Roberta Tosetti1, Wendy C. Schotsmans2, Robert K. Prange3, Pietro Tonutti1 e Claudio Bonghi4*
1 Scuola Superiore Sant'Anna , piazza Martiri della Libertà 33, 56100 Pisa
2 IRTA, Postharvest Department, Av. Alcalde Rovira Roure, 191, 25198 Lleida (Spagna)
3 Agriculture and Agri-Food Canada, Atlantic Food and Horticulture Research Centre, Main Street 32, Kentville, Nova Scotia B4N 1J5 (Canada)
4 Dipartimento di Agronomia Ambientale e Produzioni Vegetali, Università di Padova, viale dell?Università 16, 35020 Legnaro (PD)

Parole chiave: antiossidanti, aromi, consistenza, etilene, fisiopatie, pigmentazione, recettori.

Riassunto

L’1-metilciclopropene (1-MCP) è un’olefina in grado di competere per i siti recettoriali dell’etilene ed è diffusamente utilizzato per prolungare la conservazione di alcune tipologie di frutto.

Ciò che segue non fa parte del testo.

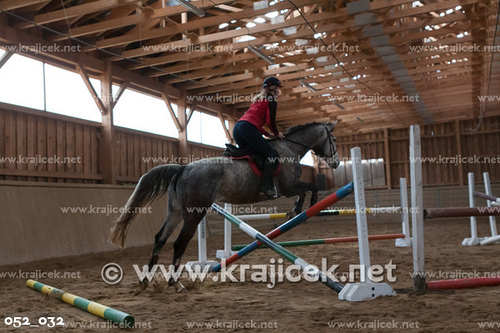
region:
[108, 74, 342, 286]
A female on a horse.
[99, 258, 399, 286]
A white copy right mark.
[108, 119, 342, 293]
A dark horse jumping.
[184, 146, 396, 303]
A multicolored horse hurdle.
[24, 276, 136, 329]
Green and yellow pipe.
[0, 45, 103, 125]
A large bright window.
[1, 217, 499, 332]
Area of brown dirt.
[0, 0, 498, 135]
Ceiling brown wood beams.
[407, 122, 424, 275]
A white hurdle pole.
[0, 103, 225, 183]
A brown wood wall.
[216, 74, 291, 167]
this is a woman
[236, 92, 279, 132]
woman wearing red shirt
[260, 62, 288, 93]
woman wearing black hat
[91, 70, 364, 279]
woman riding a horse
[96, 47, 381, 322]
horse making a jump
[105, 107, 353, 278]
horse is grey and black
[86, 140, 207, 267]
horse tail is grey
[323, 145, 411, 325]
white post of hurdle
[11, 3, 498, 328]
an indoor horse arena has wood beams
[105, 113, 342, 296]
the horse is jumping over a cross jump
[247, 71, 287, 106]
the rider has a helmet on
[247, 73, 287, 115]
the rider has long hair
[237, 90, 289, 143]
a red shirt is on the rider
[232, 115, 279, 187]
black riding pants are on the girl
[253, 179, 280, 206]
the lady's foot is in the stirrup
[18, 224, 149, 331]
a pole has been knocked on the ground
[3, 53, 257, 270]
the arena has an open upper wall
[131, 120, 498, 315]
several jumps are in the arena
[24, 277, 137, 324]
A green and yellow jump pole used for horse training.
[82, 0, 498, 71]
An opened roof barn.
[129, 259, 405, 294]
An advertisement for a website.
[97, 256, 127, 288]
The copyright symbol.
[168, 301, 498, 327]
Mud on the floor of a barn.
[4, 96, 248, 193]
A wooden protection fence for stables.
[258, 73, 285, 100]
A lady with a black jockey hat on.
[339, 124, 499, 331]
Training poles used for training horses.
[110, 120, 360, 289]
A gray horse prancing in the air.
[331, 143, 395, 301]
a white pole with a base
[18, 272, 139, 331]
a green and yellow pole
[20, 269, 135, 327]
a pole on the ground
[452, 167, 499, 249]
two poles with a base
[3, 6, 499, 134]
the roof is made of wood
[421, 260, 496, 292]
a red pole on the ground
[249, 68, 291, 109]
woman holds a black helmet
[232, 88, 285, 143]
a red and black jacket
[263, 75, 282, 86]
the helmet is black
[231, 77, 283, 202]
the person wearing the helmet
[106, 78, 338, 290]
the person on the horse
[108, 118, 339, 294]
he horse getting ready to jump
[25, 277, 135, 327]
the pole is yellow and green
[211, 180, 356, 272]
the pole is red and blue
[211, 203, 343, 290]
the pole is green and white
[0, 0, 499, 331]
the horse in the structure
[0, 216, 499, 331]
the dirt is brown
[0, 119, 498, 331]
the horse on the dirt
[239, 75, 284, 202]
the girl is on the horse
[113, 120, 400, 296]
the horse is going over a jump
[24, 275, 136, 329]
a green and yellow pole on the ground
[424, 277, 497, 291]
a red pole is on the ground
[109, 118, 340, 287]
the horse is dappled grey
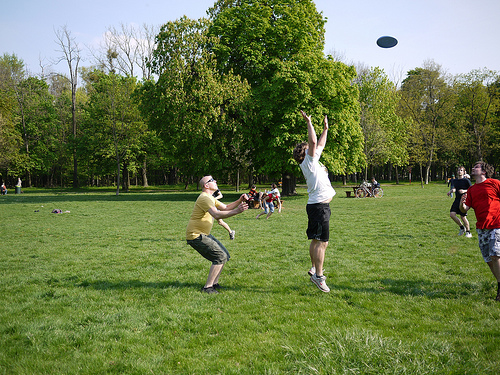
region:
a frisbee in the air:
[360, 24, 406, 70]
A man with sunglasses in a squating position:
[158, 137, 264, 297]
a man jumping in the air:
[285, 99, 362, 311]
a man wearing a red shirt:
[430, 146, 498, 296]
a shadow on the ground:
[327, 237, 465, 328]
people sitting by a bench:
[339, 167, 392, 209]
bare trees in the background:
[32, 20, 153, 204]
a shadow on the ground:
[47, 263, 206, 315]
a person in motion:
[252, 181, 287, 233]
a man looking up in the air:
[426, 153, 477, 251]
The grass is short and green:
[16, 290, 484, 370]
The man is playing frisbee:
[176, 172, 253, 295]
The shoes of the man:
[301, 263, 334, 297]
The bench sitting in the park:
[343, 171, 388, 201]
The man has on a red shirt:
[456, 175, 498, 235]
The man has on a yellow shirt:
[178, 190, 223, 244]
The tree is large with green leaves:
[192, 0, 366, 197]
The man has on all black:
[445, 162, 475, 238]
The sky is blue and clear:
[7, 1, 147, 46]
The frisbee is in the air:
[366, 28, 405, 53]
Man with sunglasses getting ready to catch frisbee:
[185, 170, 250, 292]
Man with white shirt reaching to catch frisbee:
[282, 105, 339, 295]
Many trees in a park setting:
[18, 58, 284, 175]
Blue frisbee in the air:
[359, 19, 414, 56]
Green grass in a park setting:
[26, 237, 187, 367]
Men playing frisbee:
[176, 102, 498, 304]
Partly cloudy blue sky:
[6, 6, 178, 57]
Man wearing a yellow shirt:
[183, 168, 249, 301]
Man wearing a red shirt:
[463, 155, 493, 267]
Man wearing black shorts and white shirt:
[279, 108, 366, 298]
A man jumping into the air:
[290, 106, 335, 293]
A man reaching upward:
[293, 107, 333, 296]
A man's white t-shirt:
[298, 145, 336, 203]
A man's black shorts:
[304, 202, 332, 242]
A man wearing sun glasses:
[196, 173, 219, 190]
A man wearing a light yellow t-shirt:
[185, 192, 226, 237]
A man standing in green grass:
[184, 175, 248, 318]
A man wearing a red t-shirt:
[466, 180, 498, 232]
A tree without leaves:
[51, 20, 84, 191]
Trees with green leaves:
[156, 3, 365, 193]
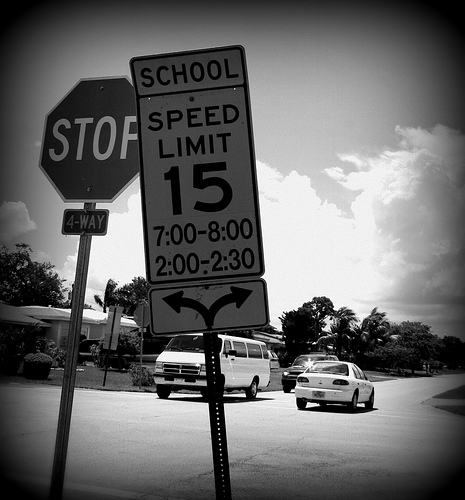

Grazie al suo meccanismo di azione, l’1-MCP è stato ampiamente utilizzato anche per studiare aspetti della fisiologia postraccolta e la regolazione di processi tipici della maturazione di frutti climaterici e non-climaterici. Le ricerche condotte hanno consentito di chiarire meglio il ruolo dell’etilene nel controllo e nella regolazione di meccanismi coinvolti nella biosintesi e trasduzione del segnale dell’ormone, nel rammollimento della polpa, nel cambio di pigmentazione, nello sviluppo degli aromi, nel metabolismo dei composti antiossidanti e nella incidenza di fisiopatie di conservazione.